La restauration de la colline de Féri-Féri, un exemple de GRCBC durable réussie

Mon Article publié par le GNDR

Dans cet article, Ibra Cassis, Chargé de communication d’ENDA Energie Sénégal revient sur le tout premier échange d’apprentissage qui eut lieu fin Juillet au Niger dans le cadre du projet « Institutionnaliser une GRCBC durable « . Les participants ont rencontré  des membres de la communauté de Tillabéri dans le but d’apprendre comment, en deux décennies, ceux-ci ont restauré la colline de Féri Féri.  

Inscrites parmi les activités prioritaires de la deuxième année du projet d’Institutionnalisation de la Gestion des risques de catastrophe à base communautaire (GRCBC) du réseau GNDR, les visites d’échanges démarrées le 24 juillet 2018 au Niger, ont permis à un groupe de membres venus du Sénégal, Burkina Faso et Niger de découvrir une initiative communautaire en GRCBC, une étude de cas réussie, située à 114 km de Niamey. En 1998, le groupement ADPE Bonferey a pris la décision de protéger et de restaurer la colline de Féri-Féri et ses versants qui déversent des eaux de ruissellement dans le quartier périphérique de la commune urbaine de Tillabéri. L’objectif de départ de transformer 77 hectares de terres rocheuses semblait ambitieux, aujourd’hui le groupement a réussià reverdir cette zone avec 45 000 arbres plantés en deux décennies.

Choisi parmi les 25 meilleures études de cas en Gestion des Risques de Catastrophe à base communautaire en Afrique à l’issue d’un appel à proposition dans le cadre du projet d’ « Institutionnalisation d’une GRCBC durable», ce projet communautaire du groupement ADPE Bonferey est un véritable cas d’école dans la gestion effective des risques de catastrophe.Avec 10 hectares de demi-lunes forestières et 10 000 mètres linéaires de cordons pierreux, ce périmètre aménagé afin de résoudre les problèmes environnementaux de la localité, a aussi contribué à la création d’emplois verts grâce à la gestion intégrée des ressources agrosylvo-pastorales. En plus des revenus tirés de l’exploitation de sa pépinière, le groupement Bonferey parvient à écouler chaque année des tonnes de paille sèche au grand bonheur des éleveurs de cette zone qui ont du mal à subvenir aux besoins alimentaires de leur bétail.

La visite d’échange d’expériences organisée par GNDR au profit des praticiens venus du Niger, du Burkina et du Sénégal, a permis de comprendre que c’estl’ engagement et la détermination des communautés locales qui sous-tendent la durabilité de cette initiative. Ce groupement qui est parvenu à clôturer 40 hectares sur les 77 disponibles a besoin de soutien technique afin de faire de cette protection de l’environnement, un levier économique, favorisant la création d’activités génératrices de revenus (AGR) assurant ainsi la motivation des femmes et des jeunes qui font preuve d’un engagement sans faille.

Les échanges ont témoigné d’un certain nombre de difficultés telles que l’absence de points d’eau, la vétusté des ouvrages antiérosifs et l’inadéquation de la clôture existante.
Cette organisation locale qui travaille sans relâche depuis 20 ans à la restauration de la colline de Féri-Féri a une vision claire de la Gestion des Risques de catastrophe à base communautaire. Cependant elle a besoin d’être accompagnée, et d’avoir l’opportunité de communiquer cette initiative au plus grand nombre, constituant une étude de cas réussie méritant d’être institutionnalisé.

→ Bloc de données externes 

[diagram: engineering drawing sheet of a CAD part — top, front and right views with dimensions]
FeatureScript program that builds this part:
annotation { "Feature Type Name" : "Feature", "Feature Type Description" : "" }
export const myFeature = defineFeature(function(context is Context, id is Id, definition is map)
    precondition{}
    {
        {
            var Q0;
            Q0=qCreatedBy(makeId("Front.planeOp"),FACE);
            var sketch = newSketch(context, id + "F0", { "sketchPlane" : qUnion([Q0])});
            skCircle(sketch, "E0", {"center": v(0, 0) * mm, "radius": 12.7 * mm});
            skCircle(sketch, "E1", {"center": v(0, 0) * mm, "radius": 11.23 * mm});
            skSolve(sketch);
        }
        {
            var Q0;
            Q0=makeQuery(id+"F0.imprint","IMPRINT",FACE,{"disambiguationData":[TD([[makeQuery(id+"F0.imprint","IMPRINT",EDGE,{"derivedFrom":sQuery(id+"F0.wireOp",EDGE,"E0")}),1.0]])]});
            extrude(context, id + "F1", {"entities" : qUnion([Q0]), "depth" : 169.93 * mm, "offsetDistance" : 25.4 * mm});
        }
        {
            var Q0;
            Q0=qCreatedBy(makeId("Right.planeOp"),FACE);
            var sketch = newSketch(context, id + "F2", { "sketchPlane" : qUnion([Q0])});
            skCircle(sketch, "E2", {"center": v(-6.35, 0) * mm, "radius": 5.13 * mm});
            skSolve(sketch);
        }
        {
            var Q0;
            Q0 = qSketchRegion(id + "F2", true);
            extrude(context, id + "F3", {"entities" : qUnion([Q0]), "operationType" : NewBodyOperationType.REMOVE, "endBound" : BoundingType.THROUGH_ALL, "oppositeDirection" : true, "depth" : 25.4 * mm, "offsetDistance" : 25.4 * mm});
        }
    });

Toutes ces initiatives locales constituant des réponses innovantes face aux situations climatiques extrêmes devraient être intégrées dans les politiques publiques en RRC au niveau national. C’est d’ailleurs ce qu’a compris l’Etat nigérien qui a lancé en 2016, un ministère de l’action humanitaire et de la gestion des risques de catastrophes. Rencontré dans le cadre de notre visite d’échanges au Niger, le ministre Laouan Magagi en charge de ces questions, a rappelé que « les organisations de la société civile et le secteur privé sont des partenaires clefs qui ont été inclus à notre plateforme nationale dédiée à la réduction des risques de catastrophe ». Ce pays qui perd chaque année 40 milliards depuis quarante ans, a un gouvernement qui souhaite apporter une réponse efficiente aux catastrophes climatiques extrêmes, et semble conscient du rôle que les autorités doivent jouer afin d’encourager et pérenniser les efforts des communautés locales.